Obama judge BLOCKS Cabinet
Democrats have rallied behind the judge as they accuse Trump and Musk of ignoring constitutional checks and balances in a supposed "coup" - but the president and his allies say it is Engelmayer who is overstepping.
Specifically, Engelmayer's order limits access to "civil servants" in the federal bureaucracy, while barring all "political appointees."
That wording has troubled many observers who say it essentially puts a single district court judge in control of the executive branch.
In a scathing legal filing, the Justice Department warned Engelmayer's order places career bureaucrats above accountability from the political leadership elected by the American people.
"To the extent the Order applies to senior political appointees at Treasury, it is an extraordinary and unprecedented judicial interference with a Cabinet Secretary’s ability to oversee the Department he was constitutionally appointed to lead. Interfering with those basic functions, even for a day, will cause irreparable harm to the government," the Justice Department said.

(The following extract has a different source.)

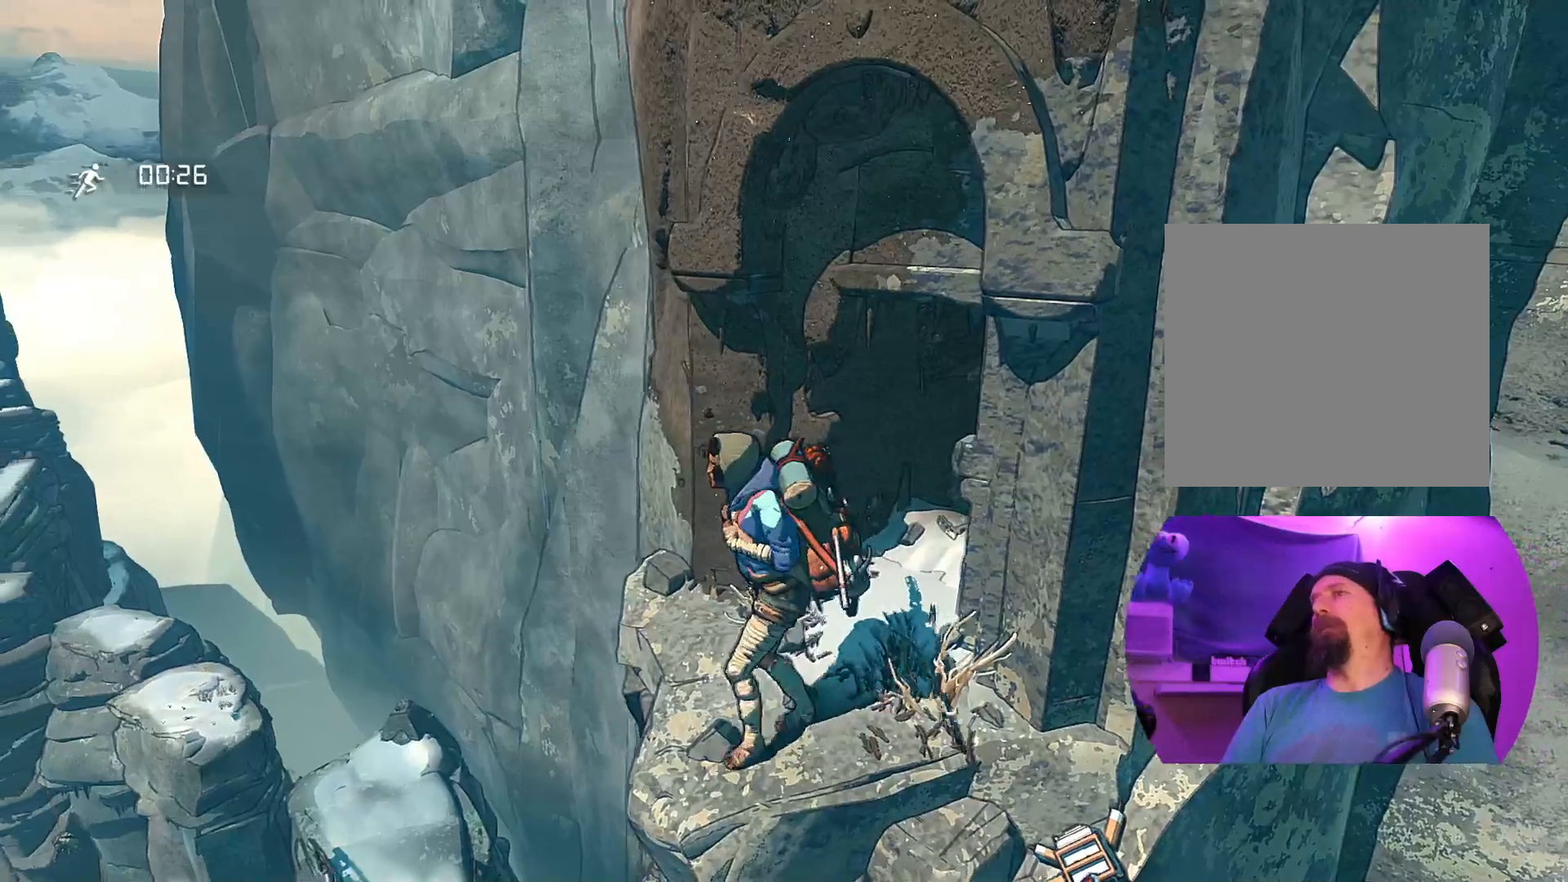
{"buttons": [], "left_stick": "up-left", "right_stick": "center", "events": [[283, "left_stick", "up-left"]]}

Despite the "overbreadth" of the judge's ruling, the government is complying with its terms, the DOJ said.
Vance, Musk, Trump unload on judge
Engelmayer's decision is a victory for 19 Democratic attorneys general, including Letitia James, a longtime Trump foe who led an unprecedented "business fraud" case against Trump that notoriously had no victims.
Vice president J.D. Vance weighed in over the weekend on the Treasury dispute, blasting Engelmayer for judicial overreach that threatens the "legitimate power" of the presidency.
If a judge tried to tell a general how to conduct a military operation, that would be illegal.
If a judge tried to command the attorney general in how to use her discretion as a prosecutor, that's also illegal.
Judges aren't allowed to control the executive's legitimate power.
— JD Vance (@JDVance) February 9, 2025
Musk has called for Engelmayer's impeachment, accusing the judge of a corrupt effort to block transparency into government spending.
President Trump called the ruling "very disappointing" in an interview that aired before the Superbowl, adding, "No judge should frankly be allowed to make that kind of a decision."